Native support for virtual desktops provides a way to organize apps by task and quickly flip between desktops using a keyboard shortcut or Task View.

You can snap windows to all four corners of the screen (not just left or right). Snap Assist displays thumbnails of open apps in the remaining space to help you snap the next window faster.

In Windows 10, resizing a snapped window adjusts the size of the adjacent window, rather than leaving a blank space.

Task View is a new app switcher that displays large thumbnails of open apps, where you can snap windows, switch desktops or move apps between desktops.

7. Get Organized with File Explorer

Windows Explorer has been renamed File Explorer in Windows 10. The main visual difference is the ribbon interface that’s been borrowed from Office, exposing features that were previously buried in menus.

The best new feature is Quick Access, which you can use to pin important folders and network locations to the top left of File Explorer. Windows 10 also adds and removes folders depending on usage.

Good to know: Libraries are hidden by default in File Explorer, but you can enable them if needed.

8. Manage Notifications in the Action Center

Notifications are new in Windows 10. You will find them in the Action Center, where you can even respond to Cortana reminders and Skype messages. There’s also a customizable area for quick access to Windows features, such as Bluetooth and network settings.

The Action Center is a nice go-to utility, so spend some time playing there.

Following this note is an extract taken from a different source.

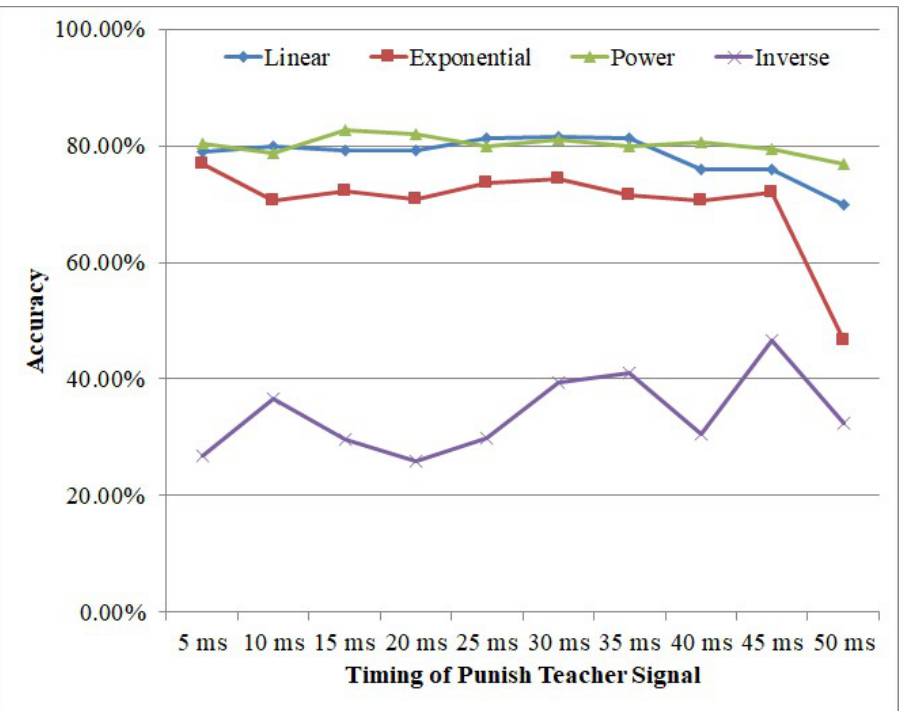
Figure 10. Influence of the timing of punishing teacher signal.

9. Reduce Total Cost of Ownership with Windows 10 S

Windows 10 S is a special edition of the OS designed for the education sector. Available on new hardware, Windows 10 S limits users to Edge and Windows Store apps. Preventing the installation of legacy Win32 apps significantly improves security, performance and management.

As a response to the popularity of Chromebooks in education, Windows 10 S provides most of the advantages of Chrome OS with the addition of Windows Store, which means access to the full suite of Microsoft Office desktop apps.

10. Learn to Love Natural Input with Windows Ink

If you have a tablet with stylus support, Windows Ink provides intelligent features for deleting text by striking through words, circling text to select it and precisely highlighting text. Windows can read handwritten sticky notes and automatically prompt you to create a Cortana reminder or solve an equation.